Zmierzając do celu Jezus przechodzi przez miasta i wsie. To znaczy, że przechodzi przez centrum naszych spraw. Wchodzi na nasze drogi jako Droga. Uczy chodzić po miejscach, które są naszymi codziennymi drogami. I na tych drogach uczy tego, co naprawdę na nich ważne: modlitwy, przyjaźni, motywacji, odwagi kroczenia ku nowemu.

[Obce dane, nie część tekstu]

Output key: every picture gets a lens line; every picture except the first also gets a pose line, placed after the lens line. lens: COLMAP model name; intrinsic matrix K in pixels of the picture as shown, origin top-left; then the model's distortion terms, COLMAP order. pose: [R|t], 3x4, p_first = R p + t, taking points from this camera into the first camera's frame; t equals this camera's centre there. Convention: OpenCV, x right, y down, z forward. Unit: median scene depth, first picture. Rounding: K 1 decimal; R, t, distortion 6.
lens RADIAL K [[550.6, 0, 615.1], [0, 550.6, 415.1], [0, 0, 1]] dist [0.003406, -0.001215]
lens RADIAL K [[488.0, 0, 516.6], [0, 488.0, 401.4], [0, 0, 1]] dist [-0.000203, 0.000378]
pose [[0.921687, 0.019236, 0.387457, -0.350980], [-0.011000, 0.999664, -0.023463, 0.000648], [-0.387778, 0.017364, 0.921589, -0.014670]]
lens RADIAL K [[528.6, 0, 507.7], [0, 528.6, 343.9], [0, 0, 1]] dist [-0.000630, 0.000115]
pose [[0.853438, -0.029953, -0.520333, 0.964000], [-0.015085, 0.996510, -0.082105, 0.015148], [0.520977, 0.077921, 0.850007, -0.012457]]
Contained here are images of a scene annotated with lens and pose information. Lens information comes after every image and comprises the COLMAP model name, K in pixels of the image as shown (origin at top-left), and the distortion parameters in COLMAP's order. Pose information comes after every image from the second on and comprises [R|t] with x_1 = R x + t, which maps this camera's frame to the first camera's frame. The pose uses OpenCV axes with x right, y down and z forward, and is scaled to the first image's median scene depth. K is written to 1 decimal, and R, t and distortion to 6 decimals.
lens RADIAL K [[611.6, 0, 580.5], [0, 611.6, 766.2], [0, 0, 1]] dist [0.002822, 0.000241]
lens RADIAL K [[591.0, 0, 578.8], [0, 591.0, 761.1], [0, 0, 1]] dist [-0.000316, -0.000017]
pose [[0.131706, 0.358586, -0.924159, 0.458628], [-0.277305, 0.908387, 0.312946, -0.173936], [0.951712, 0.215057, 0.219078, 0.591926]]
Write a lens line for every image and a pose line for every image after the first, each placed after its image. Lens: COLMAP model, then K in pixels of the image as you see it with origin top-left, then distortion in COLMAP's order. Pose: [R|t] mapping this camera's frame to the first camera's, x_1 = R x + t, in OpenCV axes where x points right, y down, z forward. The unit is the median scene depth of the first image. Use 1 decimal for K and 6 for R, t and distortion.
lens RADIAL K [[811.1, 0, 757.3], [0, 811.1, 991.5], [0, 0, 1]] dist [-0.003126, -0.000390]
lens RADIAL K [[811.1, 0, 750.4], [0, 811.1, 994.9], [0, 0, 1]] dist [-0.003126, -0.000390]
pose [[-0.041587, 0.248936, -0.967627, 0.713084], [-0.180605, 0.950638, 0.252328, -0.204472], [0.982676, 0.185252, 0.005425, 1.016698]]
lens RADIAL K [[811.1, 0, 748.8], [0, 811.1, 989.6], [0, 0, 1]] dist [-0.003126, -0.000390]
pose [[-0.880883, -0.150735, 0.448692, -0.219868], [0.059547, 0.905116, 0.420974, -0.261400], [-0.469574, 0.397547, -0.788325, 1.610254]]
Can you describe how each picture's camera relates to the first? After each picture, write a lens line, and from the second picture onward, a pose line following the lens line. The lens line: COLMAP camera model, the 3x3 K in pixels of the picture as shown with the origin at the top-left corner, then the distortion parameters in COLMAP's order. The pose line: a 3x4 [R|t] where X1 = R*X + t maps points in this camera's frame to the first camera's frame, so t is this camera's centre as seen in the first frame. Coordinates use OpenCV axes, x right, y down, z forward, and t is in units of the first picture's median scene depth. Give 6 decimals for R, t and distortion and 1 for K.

W pewnym momencie pojawia się człowiek z pytaniem: Czy to prawda, że tylko nieliczni będą zbawieni? Jest to pytanie o innych, ale nie jest to troska o nich, lecz pewność, że w stosunku do siebie takiego pytania nie trzeba stawiać. Na takie pytanie Jezus daje odpowiedź: pierwsi (pewni) będą ostatnimi. Można jednak postawić to pytanie również odwrotnie. Powiedz, że wszyscy będą zbawieni, bo przecież jesteś miłosierny. I znowu nie chodzi o innych, ale o uspokojenie własnej niepewności. Przecież tak jak ja żyję, żyje połowa ludzi na świecie. Nie możliwe więc, żeby połowa świata nie była zbawiona. Dwa sposoby pytania, by zabezpieczyć siebie.

I wreszcie klucz rozwiązujący problem – ciasne są drzwi. Ojcowie Kościoła rozumieli przez nie śmierć. Nie da się poszerzać jej perspektywy, nie da się wydłużać momentu jej przejścia. Przypomina mi to pakowanie walizki przed wylotem na wakacje. Nie można przewidzieć wszystkiego, więc chciałoby się zabrać jak najwięcej. Ale są nieubłagane kilogramy. Kto nie umie spakować się w domu, będzie się przepakowywał na lotnisku.

A jak spakować się na śmierć? Do trumny nie włoży się zbyt wiele. Stara tradycja oplatała dłonie zmarłego różańcem, by pokazać, że to co było najważniejsze na ziemi, będzie też najważniejsze po śmierci. I drugi moment – wdzięczność ludzka na pogrzebie. Dwa proste znaki – różaniec i żałobnicy. Prosty sposób wyrażenia w znakach przykazania miłości Boga i bliźniego.

Na tym polega chrześcijańska szkoła pakowania walizki.